▶ **Required work**: Can you copy word for word the stretch of the term-limits article below from "(CNN) – While" through "survey released Friday."?

Poll: Three-quarters support term limits
January 18th, 2013
09:55 AM ET
2 years ago

Poll: Three-quarters support term limits

(CNN) – While voters re-elected most of the incumbent members of the U.S House and Senate –there are 94 freshmen in the 113th Congress– three-quarters of Americans say they support term limits for elected officials in both chambers.

If given the opportunity, 75% would vote for term limits, while 21% would vote against the idea and 5% say they have no opinion, according to the Gallup survey released Friday.

Such a proposal has been backed by elected officials before, especially on the campaign trail.

In 2009, a small group of Republican senators proposed a constitutional amendment to limit how long a person may serve in office. Led by then-Republican Sen. Jim DeMint of South Carolina (he resigned from his seat at the beginning of this year), the group called for a cap of 12 years for senators and six years for members of the House. The measure did not get the required two-thirds approval from the House and Senate to pass and be sent on to the states to begin the ratification process.

[Dataset records]

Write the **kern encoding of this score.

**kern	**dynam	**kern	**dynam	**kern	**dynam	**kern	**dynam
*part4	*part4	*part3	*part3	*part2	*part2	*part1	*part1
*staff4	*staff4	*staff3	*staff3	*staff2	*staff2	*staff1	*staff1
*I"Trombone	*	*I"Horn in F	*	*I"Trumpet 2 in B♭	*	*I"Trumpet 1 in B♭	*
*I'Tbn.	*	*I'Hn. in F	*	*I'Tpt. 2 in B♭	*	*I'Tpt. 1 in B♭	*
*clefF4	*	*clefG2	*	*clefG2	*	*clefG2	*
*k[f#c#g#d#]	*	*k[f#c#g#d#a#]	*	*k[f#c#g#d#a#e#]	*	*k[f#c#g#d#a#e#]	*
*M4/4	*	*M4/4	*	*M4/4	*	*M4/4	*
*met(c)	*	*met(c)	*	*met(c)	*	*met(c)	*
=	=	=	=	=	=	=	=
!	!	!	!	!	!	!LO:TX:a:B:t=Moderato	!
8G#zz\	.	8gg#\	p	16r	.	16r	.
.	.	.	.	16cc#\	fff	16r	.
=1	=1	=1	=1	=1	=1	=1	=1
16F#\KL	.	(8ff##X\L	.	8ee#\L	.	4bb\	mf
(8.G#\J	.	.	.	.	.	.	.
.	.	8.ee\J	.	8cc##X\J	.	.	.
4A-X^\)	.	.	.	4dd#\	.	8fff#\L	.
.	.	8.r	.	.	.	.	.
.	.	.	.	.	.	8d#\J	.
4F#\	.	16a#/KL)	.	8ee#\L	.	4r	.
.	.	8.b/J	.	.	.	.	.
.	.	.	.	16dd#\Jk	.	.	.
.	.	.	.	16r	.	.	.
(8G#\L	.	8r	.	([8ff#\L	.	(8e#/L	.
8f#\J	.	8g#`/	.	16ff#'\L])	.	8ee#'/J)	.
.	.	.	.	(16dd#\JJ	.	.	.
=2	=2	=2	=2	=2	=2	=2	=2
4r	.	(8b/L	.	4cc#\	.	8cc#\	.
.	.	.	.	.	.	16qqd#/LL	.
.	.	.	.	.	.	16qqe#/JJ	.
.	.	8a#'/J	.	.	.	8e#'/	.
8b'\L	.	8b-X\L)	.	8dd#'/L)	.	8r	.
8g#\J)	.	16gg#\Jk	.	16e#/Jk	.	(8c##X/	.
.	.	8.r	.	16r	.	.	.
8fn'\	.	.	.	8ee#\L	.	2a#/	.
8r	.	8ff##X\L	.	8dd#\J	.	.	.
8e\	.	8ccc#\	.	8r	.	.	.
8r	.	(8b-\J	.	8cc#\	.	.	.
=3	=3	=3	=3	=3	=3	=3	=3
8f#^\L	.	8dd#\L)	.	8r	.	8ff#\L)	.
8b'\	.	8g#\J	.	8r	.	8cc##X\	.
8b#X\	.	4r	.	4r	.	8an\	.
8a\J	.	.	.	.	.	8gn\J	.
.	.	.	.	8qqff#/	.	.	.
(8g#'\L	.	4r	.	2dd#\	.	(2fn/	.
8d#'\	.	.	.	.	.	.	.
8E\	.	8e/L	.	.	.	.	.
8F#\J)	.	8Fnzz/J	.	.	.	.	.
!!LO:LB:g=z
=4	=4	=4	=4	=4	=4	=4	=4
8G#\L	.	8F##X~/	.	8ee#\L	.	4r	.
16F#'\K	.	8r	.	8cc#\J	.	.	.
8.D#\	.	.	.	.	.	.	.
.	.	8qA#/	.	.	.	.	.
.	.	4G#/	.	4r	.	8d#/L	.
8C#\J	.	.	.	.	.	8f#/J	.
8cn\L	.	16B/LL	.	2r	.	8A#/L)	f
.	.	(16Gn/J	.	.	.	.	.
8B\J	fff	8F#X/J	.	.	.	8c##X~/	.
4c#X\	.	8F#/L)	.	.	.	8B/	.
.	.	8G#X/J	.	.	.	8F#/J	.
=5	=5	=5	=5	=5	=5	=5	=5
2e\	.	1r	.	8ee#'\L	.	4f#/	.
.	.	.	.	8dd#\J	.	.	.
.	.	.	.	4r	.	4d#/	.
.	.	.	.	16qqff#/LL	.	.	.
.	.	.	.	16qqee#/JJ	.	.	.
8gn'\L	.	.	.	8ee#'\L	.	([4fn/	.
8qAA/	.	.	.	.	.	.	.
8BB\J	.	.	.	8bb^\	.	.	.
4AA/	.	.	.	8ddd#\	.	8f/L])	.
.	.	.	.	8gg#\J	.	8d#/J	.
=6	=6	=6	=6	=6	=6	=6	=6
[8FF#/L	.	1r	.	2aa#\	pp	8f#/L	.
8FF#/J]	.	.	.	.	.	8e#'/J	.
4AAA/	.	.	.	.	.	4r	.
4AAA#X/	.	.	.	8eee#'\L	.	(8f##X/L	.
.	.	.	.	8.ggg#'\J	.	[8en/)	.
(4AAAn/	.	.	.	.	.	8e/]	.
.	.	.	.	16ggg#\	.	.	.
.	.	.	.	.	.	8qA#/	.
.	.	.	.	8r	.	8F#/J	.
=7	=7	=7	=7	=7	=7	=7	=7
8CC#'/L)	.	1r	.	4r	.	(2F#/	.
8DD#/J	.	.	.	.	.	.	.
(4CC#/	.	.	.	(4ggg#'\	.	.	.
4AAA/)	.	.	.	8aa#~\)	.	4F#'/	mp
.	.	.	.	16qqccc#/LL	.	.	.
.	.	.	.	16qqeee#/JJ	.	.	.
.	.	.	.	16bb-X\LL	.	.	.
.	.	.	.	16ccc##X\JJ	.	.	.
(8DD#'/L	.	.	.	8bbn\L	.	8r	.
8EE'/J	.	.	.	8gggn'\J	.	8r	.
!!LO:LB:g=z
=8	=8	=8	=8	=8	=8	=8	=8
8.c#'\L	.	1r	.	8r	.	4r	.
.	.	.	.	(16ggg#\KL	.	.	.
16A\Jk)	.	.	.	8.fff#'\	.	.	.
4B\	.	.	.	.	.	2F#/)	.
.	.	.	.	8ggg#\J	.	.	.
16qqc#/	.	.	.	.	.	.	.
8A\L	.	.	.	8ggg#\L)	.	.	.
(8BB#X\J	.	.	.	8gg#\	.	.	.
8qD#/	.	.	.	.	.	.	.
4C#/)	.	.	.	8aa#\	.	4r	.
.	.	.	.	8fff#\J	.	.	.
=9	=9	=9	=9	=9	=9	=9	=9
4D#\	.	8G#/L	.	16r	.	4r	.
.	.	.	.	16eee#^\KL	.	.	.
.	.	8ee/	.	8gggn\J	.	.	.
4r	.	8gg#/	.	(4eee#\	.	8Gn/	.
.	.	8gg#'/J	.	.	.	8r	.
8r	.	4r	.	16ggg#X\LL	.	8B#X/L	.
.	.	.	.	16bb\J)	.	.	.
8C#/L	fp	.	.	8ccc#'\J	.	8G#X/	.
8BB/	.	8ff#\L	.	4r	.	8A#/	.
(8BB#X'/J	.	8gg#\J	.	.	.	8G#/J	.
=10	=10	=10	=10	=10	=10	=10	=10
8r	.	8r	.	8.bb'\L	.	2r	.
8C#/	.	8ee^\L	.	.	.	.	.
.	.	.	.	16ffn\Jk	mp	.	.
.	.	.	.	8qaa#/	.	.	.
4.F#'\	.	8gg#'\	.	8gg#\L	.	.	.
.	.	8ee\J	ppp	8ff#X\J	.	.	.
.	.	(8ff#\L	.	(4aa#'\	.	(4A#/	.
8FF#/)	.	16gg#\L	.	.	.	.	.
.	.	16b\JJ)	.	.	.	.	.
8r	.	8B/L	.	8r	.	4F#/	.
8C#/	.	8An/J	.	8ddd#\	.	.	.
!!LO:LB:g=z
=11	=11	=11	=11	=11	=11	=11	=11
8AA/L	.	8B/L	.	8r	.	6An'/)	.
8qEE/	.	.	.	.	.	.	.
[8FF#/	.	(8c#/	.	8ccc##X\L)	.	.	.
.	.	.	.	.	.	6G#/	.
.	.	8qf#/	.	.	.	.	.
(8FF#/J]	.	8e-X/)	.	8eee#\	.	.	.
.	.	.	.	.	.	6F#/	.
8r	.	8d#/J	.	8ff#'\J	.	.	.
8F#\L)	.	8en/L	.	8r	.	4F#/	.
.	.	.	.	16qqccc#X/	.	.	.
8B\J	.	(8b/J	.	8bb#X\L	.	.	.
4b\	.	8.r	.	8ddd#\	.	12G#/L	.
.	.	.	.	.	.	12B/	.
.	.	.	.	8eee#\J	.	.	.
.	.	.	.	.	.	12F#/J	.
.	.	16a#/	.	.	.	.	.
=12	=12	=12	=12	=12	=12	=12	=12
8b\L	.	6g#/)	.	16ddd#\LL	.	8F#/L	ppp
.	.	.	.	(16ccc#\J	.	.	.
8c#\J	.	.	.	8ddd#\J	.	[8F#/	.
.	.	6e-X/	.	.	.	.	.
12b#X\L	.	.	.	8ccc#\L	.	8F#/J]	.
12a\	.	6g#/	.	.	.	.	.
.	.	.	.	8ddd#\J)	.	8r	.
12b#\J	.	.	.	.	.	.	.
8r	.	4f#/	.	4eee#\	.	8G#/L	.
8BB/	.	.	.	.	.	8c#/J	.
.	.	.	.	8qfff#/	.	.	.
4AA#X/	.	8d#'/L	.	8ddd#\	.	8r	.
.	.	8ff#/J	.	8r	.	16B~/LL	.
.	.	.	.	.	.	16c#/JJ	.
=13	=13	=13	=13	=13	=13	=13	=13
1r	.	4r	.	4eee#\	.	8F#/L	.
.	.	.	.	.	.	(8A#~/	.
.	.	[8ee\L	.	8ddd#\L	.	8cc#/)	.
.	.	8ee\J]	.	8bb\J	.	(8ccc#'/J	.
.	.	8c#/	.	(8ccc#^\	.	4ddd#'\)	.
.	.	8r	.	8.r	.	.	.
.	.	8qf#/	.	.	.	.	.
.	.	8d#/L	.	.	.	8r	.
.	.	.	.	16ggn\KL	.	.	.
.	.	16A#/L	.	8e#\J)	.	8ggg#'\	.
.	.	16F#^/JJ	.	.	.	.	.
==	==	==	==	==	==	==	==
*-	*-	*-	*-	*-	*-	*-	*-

▶ **Complete output**:
(CNN) – While voters re-elected most of the incumbent members of the U.S House and Senate –there are 94 freshmen in the 113th Congress– three-quarters of Americans say they support term limits for elected officials in both chambers.

If given the opportunity, 75% would vote for term limits, while 21% would vote against the idea and 5% say they have no opinion, according to the Gallup survey released Friday.